- [Task directions]: Each line of the records is to be returned verbatim, with the images omitted.

[Hardware project source files]
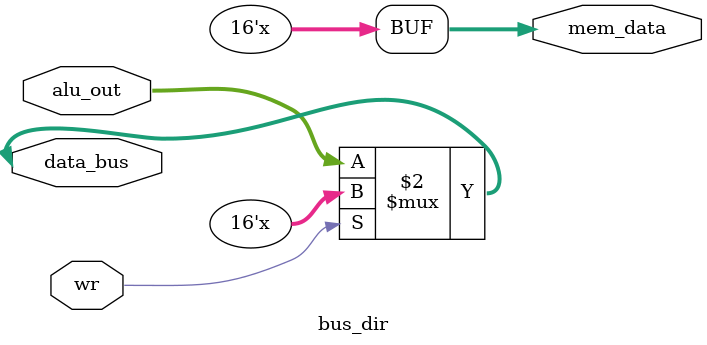
<source format=v>

module bus_dir(
        input wire wr,
        inout reg [15:0] data_bus,
        input wire [15:0] alu_out,
        output reg [15:0] mem_data
    );





    always @(*) begin
        case(wr)
            1'b1 : begin
                mem_data <= data_bus;
            end
            1'b0 : begin
                data_bus <= alu_out;
            end
        endcase
    end


endmodule

</source>
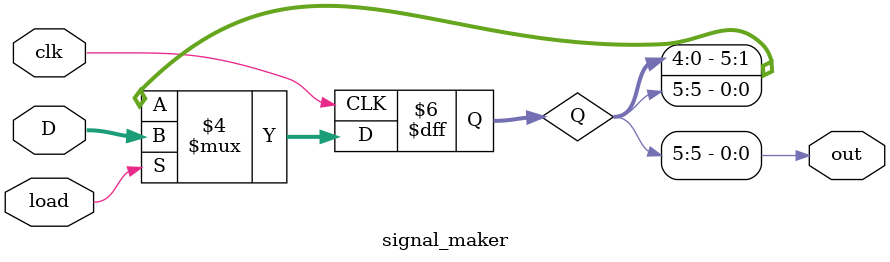
<source format=v>
module signal_maker(out, clk ,load, D);
    parameter DATA_WIDTH = 6;
    output out;
    input clk, load;
    input [DATA_WIDTH-1:0] D;
    reg [DATA_WIDTH-1:0] Q;

initial Q=6'b110011;

always @(posedge clk) begin
    if (load) Q<=D;
    else Q<={Q[DATA_WIDTH-2:0],Q[DATA_WIDTH-1]};
end

assign out = Q[DATA_WIDTH-1];


endmodule

</source>
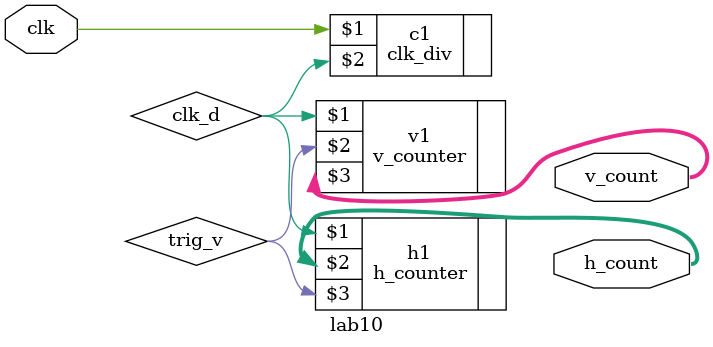
<source format=v>
`timescale 1ns / 1ps


module lab10(
    input clk,
    output [9:0] h_count,
    output [9:0] v_count
    );
    wire clk_d;
  
  clk_div c1(clk, clk_d);
  
  wire trig_v;
  
  h_counter h1(clk_d, h_count, trig_v);
  
  v_counter v1(clk_d, trig_v, v_count);
    
    
endmodule

</source>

- [Your response]:
<source format=v>

module bus_dir(
        input wire wr,
        inout reg [15:0] data_bus,
        input wire [15:0] alu_out,
        output reg [15:0] mem_data
    );





    always @(*) begin
        case(wr)
            1'b1 : begin
                mem_data <= data_bus;
            end
            1'b0 : begin
                data_bus <= alu_out;
            end
        endcase
    end


endmodule

</source>
<source format=v>
module signal_maker(out, clk ,load, D);
    parameter DATA_WIDTH = 6;
    output out;
    input clk, load;
    input [DATA_WIDTH-1:0] D;
    reg [DATA_WIDTH-1:0] Q;

initial Q=6'b110011;

always @(posedge clk) begin
    if (load) Q<=D;
    else Q<={Q[DATA_WIDTH-2:0],Q[DATA_WIDTH-1]};
end

assign out = Q[DATA_WIDTH-1];


endmodule

</source>
<source format=v>
`timescale 1ns / 1ps


module lab10(
    input clk,
    output [9:0] h_count,
    output [9:0] v_count
    );
    wire clk_d;
  
  clk_div c1(clk, clk_d);
  
  wire trig_v;
  
  h_counter h1(clk_d, h_count, trig_v);
  
  v_counter v1(clk_d, trig_v, v_count);
    
    
endmodule

</source>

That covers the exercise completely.